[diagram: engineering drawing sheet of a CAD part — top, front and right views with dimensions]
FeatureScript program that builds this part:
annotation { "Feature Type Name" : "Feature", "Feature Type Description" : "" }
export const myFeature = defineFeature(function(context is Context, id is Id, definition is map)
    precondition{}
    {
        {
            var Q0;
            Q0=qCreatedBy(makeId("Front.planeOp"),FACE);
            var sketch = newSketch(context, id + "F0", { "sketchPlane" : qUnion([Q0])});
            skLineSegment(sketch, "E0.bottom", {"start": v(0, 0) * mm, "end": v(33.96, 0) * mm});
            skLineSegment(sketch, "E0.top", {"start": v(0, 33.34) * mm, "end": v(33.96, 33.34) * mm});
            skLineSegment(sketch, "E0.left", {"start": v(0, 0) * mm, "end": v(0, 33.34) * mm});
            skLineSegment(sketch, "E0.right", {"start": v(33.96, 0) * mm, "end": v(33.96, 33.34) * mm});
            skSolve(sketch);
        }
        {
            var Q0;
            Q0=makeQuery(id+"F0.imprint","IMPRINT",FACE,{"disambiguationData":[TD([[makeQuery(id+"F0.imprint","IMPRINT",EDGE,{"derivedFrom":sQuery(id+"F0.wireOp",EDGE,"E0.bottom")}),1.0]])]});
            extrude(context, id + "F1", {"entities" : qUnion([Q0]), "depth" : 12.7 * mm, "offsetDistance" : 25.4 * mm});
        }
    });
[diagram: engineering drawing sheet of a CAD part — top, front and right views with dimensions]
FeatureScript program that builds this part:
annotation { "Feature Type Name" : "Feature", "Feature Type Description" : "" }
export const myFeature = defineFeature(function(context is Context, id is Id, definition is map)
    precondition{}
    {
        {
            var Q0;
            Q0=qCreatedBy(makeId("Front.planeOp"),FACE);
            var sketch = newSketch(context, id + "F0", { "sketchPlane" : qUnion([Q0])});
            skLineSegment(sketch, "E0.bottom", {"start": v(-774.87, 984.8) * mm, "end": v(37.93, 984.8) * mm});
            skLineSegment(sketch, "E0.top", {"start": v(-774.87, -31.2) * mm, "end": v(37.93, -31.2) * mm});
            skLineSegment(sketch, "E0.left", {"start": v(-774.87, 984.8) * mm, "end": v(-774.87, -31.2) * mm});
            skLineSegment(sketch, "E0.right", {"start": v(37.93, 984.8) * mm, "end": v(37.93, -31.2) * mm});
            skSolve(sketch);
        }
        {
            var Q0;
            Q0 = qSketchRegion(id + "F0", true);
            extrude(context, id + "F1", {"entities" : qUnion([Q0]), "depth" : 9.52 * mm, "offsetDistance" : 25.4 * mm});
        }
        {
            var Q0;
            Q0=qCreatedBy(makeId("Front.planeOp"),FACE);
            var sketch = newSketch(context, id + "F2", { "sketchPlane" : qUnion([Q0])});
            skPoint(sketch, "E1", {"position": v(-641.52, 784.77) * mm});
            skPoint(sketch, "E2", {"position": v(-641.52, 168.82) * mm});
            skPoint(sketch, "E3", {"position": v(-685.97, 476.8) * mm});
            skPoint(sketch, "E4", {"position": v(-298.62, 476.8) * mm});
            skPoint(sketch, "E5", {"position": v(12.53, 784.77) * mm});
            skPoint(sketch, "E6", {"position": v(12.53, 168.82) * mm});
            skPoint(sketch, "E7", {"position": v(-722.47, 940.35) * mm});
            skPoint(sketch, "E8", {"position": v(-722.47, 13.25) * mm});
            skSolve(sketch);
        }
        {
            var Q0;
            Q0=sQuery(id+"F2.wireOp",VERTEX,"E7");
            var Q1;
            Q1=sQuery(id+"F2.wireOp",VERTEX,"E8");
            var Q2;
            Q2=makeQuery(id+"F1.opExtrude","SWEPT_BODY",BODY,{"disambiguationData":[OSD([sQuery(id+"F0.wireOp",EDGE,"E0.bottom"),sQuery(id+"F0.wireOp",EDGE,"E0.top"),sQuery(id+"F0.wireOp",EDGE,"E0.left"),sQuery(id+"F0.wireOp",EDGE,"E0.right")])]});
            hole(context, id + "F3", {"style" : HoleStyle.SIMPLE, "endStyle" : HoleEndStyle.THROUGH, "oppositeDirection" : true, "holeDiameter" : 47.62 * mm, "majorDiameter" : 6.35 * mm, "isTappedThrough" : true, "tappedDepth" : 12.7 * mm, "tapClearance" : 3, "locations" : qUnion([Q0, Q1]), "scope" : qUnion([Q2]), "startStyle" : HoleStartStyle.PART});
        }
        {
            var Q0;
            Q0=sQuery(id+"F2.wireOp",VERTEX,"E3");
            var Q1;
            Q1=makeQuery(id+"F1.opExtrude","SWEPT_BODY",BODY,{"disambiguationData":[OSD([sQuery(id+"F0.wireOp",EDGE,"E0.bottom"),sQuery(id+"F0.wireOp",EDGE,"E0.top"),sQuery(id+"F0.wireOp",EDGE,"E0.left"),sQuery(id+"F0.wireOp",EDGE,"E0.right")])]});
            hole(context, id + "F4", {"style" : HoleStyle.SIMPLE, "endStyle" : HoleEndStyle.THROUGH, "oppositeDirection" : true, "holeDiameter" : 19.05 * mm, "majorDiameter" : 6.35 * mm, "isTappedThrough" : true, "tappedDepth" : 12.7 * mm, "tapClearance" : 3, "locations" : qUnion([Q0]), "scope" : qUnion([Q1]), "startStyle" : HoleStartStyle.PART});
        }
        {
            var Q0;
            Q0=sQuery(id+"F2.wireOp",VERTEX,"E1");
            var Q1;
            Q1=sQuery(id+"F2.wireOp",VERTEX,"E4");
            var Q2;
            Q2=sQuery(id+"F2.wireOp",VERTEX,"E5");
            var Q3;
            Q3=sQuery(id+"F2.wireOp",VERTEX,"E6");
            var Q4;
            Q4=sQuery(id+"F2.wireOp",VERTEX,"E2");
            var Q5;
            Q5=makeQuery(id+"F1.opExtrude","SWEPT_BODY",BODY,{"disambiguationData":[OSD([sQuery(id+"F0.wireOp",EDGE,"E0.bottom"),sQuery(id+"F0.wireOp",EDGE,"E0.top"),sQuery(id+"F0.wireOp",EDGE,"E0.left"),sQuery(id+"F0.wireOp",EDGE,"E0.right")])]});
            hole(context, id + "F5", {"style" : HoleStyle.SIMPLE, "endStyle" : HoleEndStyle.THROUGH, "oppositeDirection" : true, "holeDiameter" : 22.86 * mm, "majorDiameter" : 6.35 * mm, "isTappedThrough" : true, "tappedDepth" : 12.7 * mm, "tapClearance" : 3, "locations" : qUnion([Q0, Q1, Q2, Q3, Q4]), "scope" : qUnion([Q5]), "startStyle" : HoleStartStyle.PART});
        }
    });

- - - - -

Can you pull out, in full, every line of the records above that contains the string "BODY"? Case counts.

Solution to this exercise.
            Q2=makeQuery(id+"F1.opExtrude","SWEPT_BODY",BODY,{"disambiguationData":[OSD([sQuery(id+"F0.wireOp",EDGE,"E0.bottom"),sQuery(id+"F0.wireOp",EDGE,"E0.top"),sQuery(id+"F0.wireOp",EDGE,"E0.left"),sQuery(id+"F0.wireOp",EDGE,"E0.right")])]});
            Q1=makeQuery(id+"F1.opExtrude","SWEPT_BODY",BODY,{"disambiguationData":[OSD([sQuery(id+"F0.wireOp",EDGE,"E0.bottom"),sQuery(id+"F0.wireOp",EDGE,"E0.top"),sQuery(id+"F0.wireOp",EDGE,"E0.left"),sQuery(id+"F0.wireOp",EDGE,"E0.right")])]});
            Q5=makeQuery(id+"F1.opExtrude","SWEPT_BODY",BODY,{"disambiguationData":[OSD([sQuery(id+"F0.wireOp",EDGE,"E0.bottom"),sQuery(id+"F0.wireOp",EDGE,"E0.top"),sQuery(id+"F0.wireOp",EDGE,"E0.left"),sQuery(id+"F0.wireOp",EDGE,"E0.right")])]});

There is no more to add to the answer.